Law enforcement’s decision to pursue Daley in a high-speed chase also raises issues that Harnett apparently didn’t press. Troopers knew from Daley’s driver’s license and car registration where he lived. Their interest in detaining him stemmed from their suspicion that he was carrying drugs, not that he had committed any violent crimes.

Then came the decision to have Johnson, who was in his cruiser 5 miles south on the interstate in Norwich, put down tire-flattening spike strips on a busy highway to stop Daley.

It wasn’t well thought-out, Volk said. “This was a decision that was made very quickly,” he said, adding that cops could have “broken off the pursuit” instead of escalating the situation. (After Johnson’s death, state police changed policies for how and when to deploy spike strips.)

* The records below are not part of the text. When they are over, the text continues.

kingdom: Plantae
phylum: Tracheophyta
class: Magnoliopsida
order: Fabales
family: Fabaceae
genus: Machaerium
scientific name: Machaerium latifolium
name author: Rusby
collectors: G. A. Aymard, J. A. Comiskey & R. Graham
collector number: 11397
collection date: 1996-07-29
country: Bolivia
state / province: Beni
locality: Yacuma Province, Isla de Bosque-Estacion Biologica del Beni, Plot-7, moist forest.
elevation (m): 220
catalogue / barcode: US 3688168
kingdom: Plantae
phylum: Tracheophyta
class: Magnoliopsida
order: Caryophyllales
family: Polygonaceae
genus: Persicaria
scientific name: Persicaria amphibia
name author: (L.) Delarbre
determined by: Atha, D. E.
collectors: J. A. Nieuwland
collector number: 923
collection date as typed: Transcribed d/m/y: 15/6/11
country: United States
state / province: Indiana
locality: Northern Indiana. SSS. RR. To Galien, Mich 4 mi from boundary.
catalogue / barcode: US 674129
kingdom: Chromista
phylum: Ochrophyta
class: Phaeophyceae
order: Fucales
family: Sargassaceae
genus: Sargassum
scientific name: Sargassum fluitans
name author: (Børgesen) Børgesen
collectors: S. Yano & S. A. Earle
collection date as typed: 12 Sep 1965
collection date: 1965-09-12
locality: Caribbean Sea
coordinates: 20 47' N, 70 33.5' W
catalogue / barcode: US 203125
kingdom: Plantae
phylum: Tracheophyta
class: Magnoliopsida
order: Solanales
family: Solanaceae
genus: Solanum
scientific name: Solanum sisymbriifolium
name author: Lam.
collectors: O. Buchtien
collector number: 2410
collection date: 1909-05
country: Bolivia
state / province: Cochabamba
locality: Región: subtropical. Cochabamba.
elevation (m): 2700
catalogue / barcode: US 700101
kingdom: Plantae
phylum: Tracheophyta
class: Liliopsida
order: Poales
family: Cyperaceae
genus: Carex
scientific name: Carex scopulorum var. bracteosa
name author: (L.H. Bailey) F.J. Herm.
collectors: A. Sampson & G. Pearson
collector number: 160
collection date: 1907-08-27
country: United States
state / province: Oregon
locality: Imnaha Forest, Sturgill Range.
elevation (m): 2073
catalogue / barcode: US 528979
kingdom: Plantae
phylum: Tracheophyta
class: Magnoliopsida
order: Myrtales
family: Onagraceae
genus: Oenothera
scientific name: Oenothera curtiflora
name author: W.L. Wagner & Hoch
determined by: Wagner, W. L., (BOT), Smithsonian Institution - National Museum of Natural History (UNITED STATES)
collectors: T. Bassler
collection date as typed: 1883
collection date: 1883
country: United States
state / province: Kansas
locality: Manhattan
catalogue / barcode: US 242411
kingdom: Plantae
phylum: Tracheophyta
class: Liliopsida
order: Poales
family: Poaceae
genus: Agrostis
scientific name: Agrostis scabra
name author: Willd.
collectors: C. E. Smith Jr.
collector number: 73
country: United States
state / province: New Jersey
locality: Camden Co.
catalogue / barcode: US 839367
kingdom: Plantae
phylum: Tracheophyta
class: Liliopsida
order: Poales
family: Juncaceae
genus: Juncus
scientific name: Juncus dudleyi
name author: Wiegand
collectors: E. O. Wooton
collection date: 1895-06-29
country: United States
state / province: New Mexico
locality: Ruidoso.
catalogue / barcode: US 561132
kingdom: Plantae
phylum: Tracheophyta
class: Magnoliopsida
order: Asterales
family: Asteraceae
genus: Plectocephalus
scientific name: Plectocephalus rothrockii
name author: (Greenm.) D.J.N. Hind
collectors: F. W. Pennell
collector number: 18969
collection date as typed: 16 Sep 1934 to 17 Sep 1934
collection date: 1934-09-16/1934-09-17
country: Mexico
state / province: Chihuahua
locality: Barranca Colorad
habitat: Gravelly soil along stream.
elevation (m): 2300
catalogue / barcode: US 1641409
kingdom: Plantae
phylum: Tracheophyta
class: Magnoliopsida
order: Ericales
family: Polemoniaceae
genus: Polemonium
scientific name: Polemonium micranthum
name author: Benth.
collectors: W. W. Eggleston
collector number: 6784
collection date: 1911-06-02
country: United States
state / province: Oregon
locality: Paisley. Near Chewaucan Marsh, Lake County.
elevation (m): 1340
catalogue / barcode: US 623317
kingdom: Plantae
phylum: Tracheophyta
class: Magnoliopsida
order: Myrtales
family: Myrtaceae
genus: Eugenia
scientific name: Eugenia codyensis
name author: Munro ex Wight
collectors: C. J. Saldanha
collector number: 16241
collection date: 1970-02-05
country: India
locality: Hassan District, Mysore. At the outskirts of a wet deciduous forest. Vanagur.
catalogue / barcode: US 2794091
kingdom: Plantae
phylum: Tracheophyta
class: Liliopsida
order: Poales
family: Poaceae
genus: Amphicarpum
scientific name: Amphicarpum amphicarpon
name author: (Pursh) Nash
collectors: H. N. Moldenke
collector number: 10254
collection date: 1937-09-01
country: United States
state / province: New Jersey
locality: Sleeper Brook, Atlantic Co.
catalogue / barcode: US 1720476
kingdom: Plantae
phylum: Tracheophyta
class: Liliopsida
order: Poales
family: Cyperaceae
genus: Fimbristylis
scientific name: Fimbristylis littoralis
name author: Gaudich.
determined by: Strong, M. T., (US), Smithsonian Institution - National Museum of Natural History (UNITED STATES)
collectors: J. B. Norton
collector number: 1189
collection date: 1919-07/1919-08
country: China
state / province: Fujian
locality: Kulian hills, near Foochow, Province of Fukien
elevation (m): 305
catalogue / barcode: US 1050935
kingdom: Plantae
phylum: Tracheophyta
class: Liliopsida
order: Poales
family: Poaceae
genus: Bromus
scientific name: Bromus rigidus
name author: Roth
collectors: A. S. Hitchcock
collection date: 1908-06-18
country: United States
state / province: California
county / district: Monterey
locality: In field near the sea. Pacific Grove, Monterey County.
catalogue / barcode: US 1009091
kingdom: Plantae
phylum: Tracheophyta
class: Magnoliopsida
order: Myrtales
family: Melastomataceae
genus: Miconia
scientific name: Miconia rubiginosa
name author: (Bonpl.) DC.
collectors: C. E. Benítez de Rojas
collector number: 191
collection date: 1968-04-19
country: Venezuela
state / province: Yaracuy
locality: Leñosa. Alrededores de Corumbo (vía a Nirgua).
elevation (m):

Although it wasn’t mentioned on Monday, civil court documents filed prior to the state’s insurance carrier reaching a $4.5 million settlement with Johnson’s family in 2013 raised the possibility that state police might have erred in their pursuit of Daley.

Windsor County State’s Attorney David Cahill didn’t prosecute the original case against Daley, but he is handling the post-conviction relief matter. Cahill and Colin Seaman, a Waitsfield, Vt., attorney serving as the state’s expert witness, argued that Harnett’s work in the case met the profession’s “minimally competent standard.”

Seaman put little stock in Daley’s argument. Although state police might have gone “a little far” in the traffic stop, troopers still had reason to chase after Daley and put down the spike strips, Seaman said.

Harnett didn’t have a lot to work with, Seaman said. “You’ve got the media, the family, a lot of the public” already against Daley, he testified. He argued that the defense blaming police would only “make things worse.”

A few years ago, after learning more about the case and talking extensively with Daley, I changed my thinking. As I’ve written before, he deserved a lengthy sentence but enough is enough. If he loses this round, he’ll likely have to finish his minimum sentence of 10 more years behind bars.

By comparison, Derek Seber, a 22-year-old Norwich University student, spent 2½ years in prison after getting into a one-car crash that killed an 18-year-old female passenger in 2011. Seber pleaded guilty to drunken driving — his blood alcohol level was more than twice the legal limit — with death resulting and no contest to fleeing the crime scene.

During a break in Monday’s trial, I caught up with Appel outside the courtroom. Bringing up the state police’s role in the events preceding Johnson’s death is “painful but appropriate,” Appel said. “Their bad choices don’t count in this forum, only Eric’s.”